The Assembly has no rule against reposting such material for political purposes, said Chief Administrative Officer Jon Waldie.

“Once you put it out in the public domain, it’s kind of like a press release,” he said. “As long as they were done with legislative intent and purpose, it doesn’t cause me any heartburn.”

But Dan Schnur, director of the Jesse Unruh Institute of Politics at USC, said that if publicly funded material is ultimately used for politics, taxpayers shouldn’t foot the bill.

“At the very least, the campaigns ought to reimburse the state of California for the cost of the videos’ production,” he said.

Another Democrat, Alyson Huber of El Dorado Hills, won her seat in the state Assembly by so narrow a margin in 2008 that her opponent had already installed his nameplate in the Capitol before a recount tossed the election her way. She faces a tough reelection rematch this year in a political climate that is far more hostile for Democrats.

The homepage of her campaign website has featured a taxpayer-funded infomercial. In it, she bashed Gov. Arnold Schwarzenegger’s promotion, at an event near her district, of a canal to siphon water to Southern California from the north. The governor’s move, she said in the production, was akin to “wearing a Dodgers jersey to a Giants game.”

Huber’s campaign, after being contacted by The Times, removed all the state-created videos on her campaign site “out of an abundance of caution,” said spokesman Andrew Acosta.

The videos in question are hardly Internet sensations, but they show how lawmakers, in the state’s changing media landscape, seek new ways to thrust themselves into the public spotlight.

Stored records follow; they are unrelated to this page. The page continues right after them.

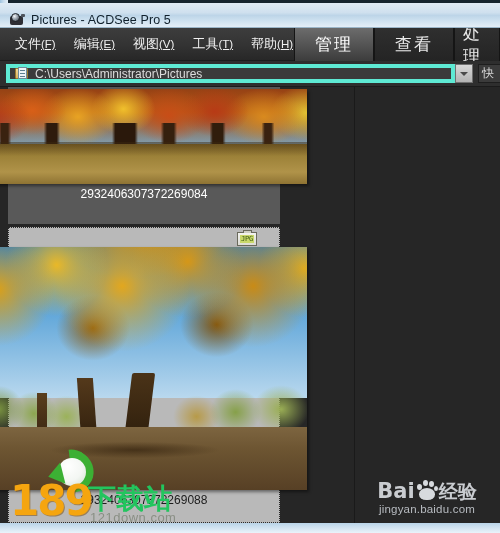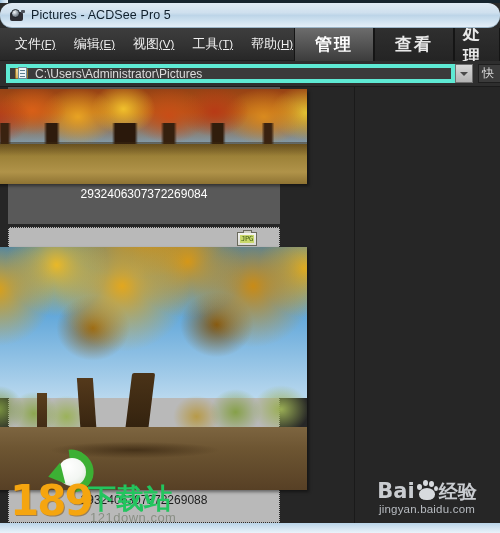--- a/index.html
+++ b/index.html
@@ -38,23 +38,22 @@
     overflow: hidden;
   }
 
   
   .titlebar {
     position: relative;
     height: 25px;
     background: linear-gradient(to bottom,
       #dfeaf4 0%, #cfe0ee 40%, #bdd5e8 52%, #cfe2f0 75%, #e4eef7 100%);
     border-bottom: 1px solid #9bb6c9;
-    display: flex; align-items: center;
+    display: flex; align-items: flex-end;
     padding-left: 9px;
-    border-radius: 12px;
   }
   .app-icon {
     width: 16px; height: 16px;
     margin-right: 6px;
     position: relative; flex: none;
   }
   .app-icon .cam-body {
     position: absolute; left: 1px; top: 5px;
     width: 13px; height: 9px;
     background: #2e2e34;
@@ -98,21 +97,21 @@
     color: #f0f0f0;
     white-space: nowrap;
     cursor: default;
     padding: 2px 1px;
   }
   .menu-item .mnem { text-decoration: underline; font-size: 11.5px; }
 
   .mode-tabs {
     position: absolute; right: 0; top: 0;
     height: 33px;
-    display: flex; align-items: stretch; font-weight: bold;
+    display: flex; align-items: stretch;
   }
   .mode-tab {
     width: 80px;
     display: flex; align-items: center; justify-content: center;
     font-size: 17px;
     color: #e9e9e9;
     background: linear-gradient(to bottom, #2f2f2f 0%, #242424 100%);
     border-left: 1px solid #151515;
     border-right: 1px solid #151515;
     letter-spacing: 2px;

Only a single TV reporter from outside the Sacramento media market is stationed at the statehouse. Many regional newspapers have shuttered their bureaus; those that remain have shrunk.

“The dearth of originally produced news coverage has produced a void,” said O’Connor, and the politicians are trying to fill it.

As Sen. Gloria Romero (D-Los Angeles) pushed through a package of education measures in December, a camera crew from EdVoice, a school advocacy group, was there to film the crucial hearing. The footage was quickly spliced into an 11-minute film and distributed to officials across the state. It features Romero, who’s running for state superintendent of public instruction, as the Legislature’s chief proponent of the education overhaul.

EdVoice is widely expected to spend heavily to elect Romero in the June primary.